In recent weeks, it has become all too much for him. Violent outbursts. Insomnia. Various signs of disturbed behaviour. To date, the response of the hospital’s child psychiatrists has been to recommend sleeping pills. Today, belatedly, they have started to address the issue, although it is not clear what form the intervention – which starts this Friday – will take.

Chris – like Phil – has been an innocent victim of kidney failure. It is time the health system properly recognised, and responded to, the tremendous impact such a serious illness can have on siblings. And on identical twins in particular.

4 weeks to go – what to pack?

The transplant is exactly 4 weeks today, and I’ve started making some lists..

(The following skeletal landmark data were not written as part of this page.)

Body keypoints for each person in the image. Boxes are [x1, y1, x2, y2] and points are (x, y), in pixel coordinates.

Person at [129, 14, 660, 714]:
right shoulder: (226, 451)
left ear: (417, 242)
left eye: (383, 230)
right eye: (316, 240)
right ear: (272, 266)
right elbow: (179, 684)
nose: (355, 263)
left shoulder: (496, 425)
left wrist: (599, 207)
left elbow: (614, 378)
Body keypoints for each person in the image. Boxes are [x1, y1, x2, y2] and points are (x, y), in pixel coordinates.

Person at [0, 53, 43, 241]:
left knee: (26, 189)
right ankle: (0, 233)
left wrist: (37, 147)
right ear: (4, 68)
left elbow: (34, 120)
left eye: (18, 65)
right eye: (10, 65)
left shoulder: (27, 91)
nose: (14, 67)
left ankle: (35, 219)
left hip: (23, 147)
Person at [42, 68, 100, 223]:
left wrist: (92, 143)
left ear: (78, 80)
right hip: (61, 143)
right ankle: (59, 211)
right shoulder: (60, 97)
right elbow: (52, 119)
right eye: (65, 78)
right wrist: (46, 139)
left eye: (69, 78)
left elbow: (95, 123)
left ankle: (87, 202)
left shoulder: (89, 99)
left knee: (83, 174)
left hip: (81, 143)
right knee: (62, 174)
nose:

Things to take Phil include a portable chess set (he likes beating me) and a magic set so I can perform tricks for him when I’m discharged. We’ve got a netbook for Chris, and have loaded skype onto it and taught him how to use it (he’s going to be living with another family for a while). A new box of books for both of them arrived yesterday. Must remember to pack their favourite soft toys and some lego.

I’ve bought a mifi device for Anne so she has got internet access and Phil can watch CBBC on his ipod at the same time. I’ve got a dongle for my laptop plus my iphone, and have been advised to pack a small cushion as apparently it helps when going to the toilet after the op. Will buy some elasticated trousers so I don’t need a belt, and pack easy-to-pull-on clothes.

Any good ideas for other stuff we should all have with us??! Suggestions welcome.